(Extracted page text data)
== Segment start ==

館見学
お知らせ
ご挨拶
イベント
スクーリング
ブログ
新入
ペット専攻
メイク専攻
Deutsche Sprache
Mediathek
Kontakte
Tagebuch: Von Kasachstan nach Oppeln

== Segment end ==
== Segment start ==

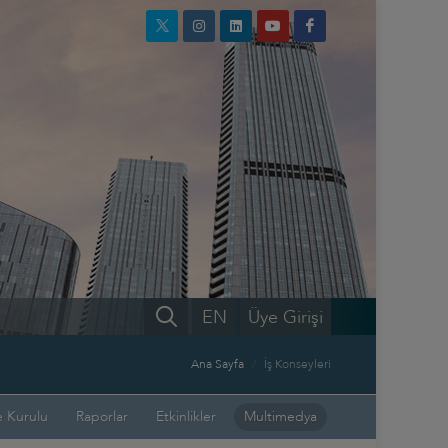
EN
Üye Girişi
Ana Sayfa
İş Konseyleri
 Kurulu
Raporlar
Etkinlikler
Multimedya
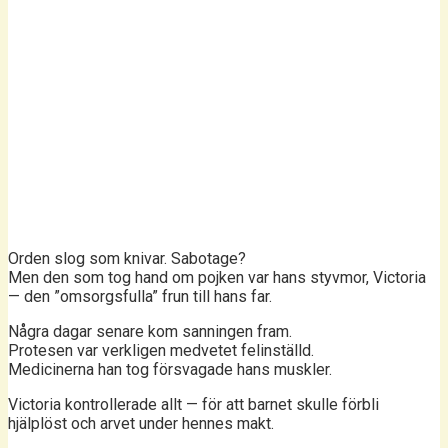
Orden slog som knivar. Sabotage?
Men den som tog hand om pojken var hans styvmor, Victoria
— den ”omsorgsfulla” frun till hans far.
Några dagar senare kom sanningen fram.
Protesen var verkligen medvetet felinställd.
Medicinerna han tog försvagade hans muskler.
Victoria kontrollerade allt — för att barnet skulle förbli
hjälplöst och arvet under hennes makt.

== Segment end ==

_Action item_
Check every line of the records, and copy the ones that hold the word "hans".

_Solution to the exercise_
Men den som tog hand om pojken var hans styvmor, Victoria
— den ”omsorgsfulla” frun till hans far.
Medicinerna han tog försvagade hans muskler.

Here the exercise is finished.